Millions turn online because their doctor’s too busy
A severe lack of access to doctors and record-high gap fees in Australia’s primary care sector have driven millions of patients to seek instant online telehealth services.
A severe lack of access to doctors and record-high gap fees in Australia’s primary care sector have driven millions of patients to seek instant online telehealth services, in a mass consumer shift towards the private funding of healthcare that is fundamentally altering the healthcare system.
The entry of grocery giant Woolworths to the private digital healthcare market is a signpost of how big the business of digital health has become, with the erosion of the Medicare rebate now so significant that many patients are paying less for a wholly privately billed instant online consultation than they would have paid in gap fees had they been able to see their regular GP.
The rise of pop-up telehealth businesses – which are tipped to service potentially 20 per cent of all short medical consultations in the future – is triggering regulatory challenges amid a snap Medical Board crackdown on purely online prescribing that is generating controversy.
Woolworths’ foray into telehealth, in which patients are linked virtually with GPs, dietitians, and naturopaths comes via its subsidiary HealthyLife, with the grocery behemoth saying customers have been demanding “more guidance and inspiration around how to live a healthy life” amid difficulties accessing their GP.
“When we look at the growing consumer demands and concerns in Australia, health is at the forefront, particularly after the global pandemic,” said Sarah Gray, Woolworths’ general manager of health and nutrition. “It’s giving people access to qualified health professionals at a time when they need them most. But we’re not intending to run this service to replace the regular GP; it’s for convenience when people can’t access their regular GP.”
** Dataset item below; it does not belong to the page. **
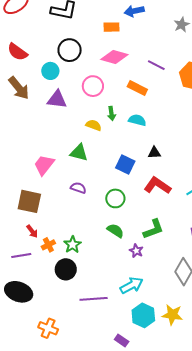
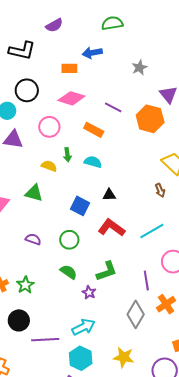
purple semicircle: (78, 188) -> (33, 239), moved
black circle: (66, 269) -> (19, 320), moved
cyan hexagon: (143, 315) -> (81, 358), moved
As new analysis this week revealed almost $4bn had been stripped from Medicare under years of rebate freezes and many billions more due to long-term inadequate indexation, the biggest players in the burgeoning private telehealth market say they are filling a gap created by the erosion of publicly funded primary care amid the rise of consumer demands for convenience and control over their healthcare.
Richard Skimin, chief operating officer of InstantScripts, Australia’s largest digital healthcare group, said: “Businesses like ours only exist because there is a clear and well-documented gap in the market created by the decline of bulk billing, the rise of co-pays to sustain primary health care, and also the challenges in availability and accessibility of primary health care doctors.”
InstantScripts was launched four years ago and has more than one million people on its books. It provides a text-based prescription service as well as telehealth video consultations with RACGP-registered general practitioners who are based all over the country. Its consumer surveys reveal 69 per cent of its customers decided to use the service because they couldn’t get an appointment with their regular GP.
“Clearly there’s a gap in the market that the private sector has an opportunity to fill,” Mr Skimin said. “But this is also about the consumerisation of services. Consumers want access to services at any time of the day or night; they want them on their phone; and they want them accessible right now. And it doesn’t matter what service you’re talking about, that trend of consumerisation is occurring. And it was always going to occur for the healthcare industry as well.
“But the services have to be provided at the highest quality of clinical care; otherwise those services will run into problems with patients and regulators.”
The former chief executive of the independent Hospital Pricing Authority, Tony Sherbon, who has acted as a consultant for InstantScripts, said digital healthcare was a “natural progression of the health industry to meet consumer needs”, but was not appropriate for many clinical situations that required examination.
He called for the healthcare regulator to take an active role in ensuring high clinical governance in the sector.
Proponents of digital healthcare insist telehealth saves Medicare many millions of dollars each year in consultations for repeat scripts, referrals and medical certificates. But peak doctors’ groups hold significant concerns around fragmentation of care and clinical governance.
Royal Australian College of GPs president Nicole Higgins said: “Once we start fragmenting care and breaking off presenting conditions from the whole of the person that is when mistakes happen and that is when risk to safety and care happens.”
Australian Medical Association president Steve Robson said the rise of the digital healthcare market effectively meant that the market was moving ahead of the federal government in providing solutions to the crisis of affordability and access.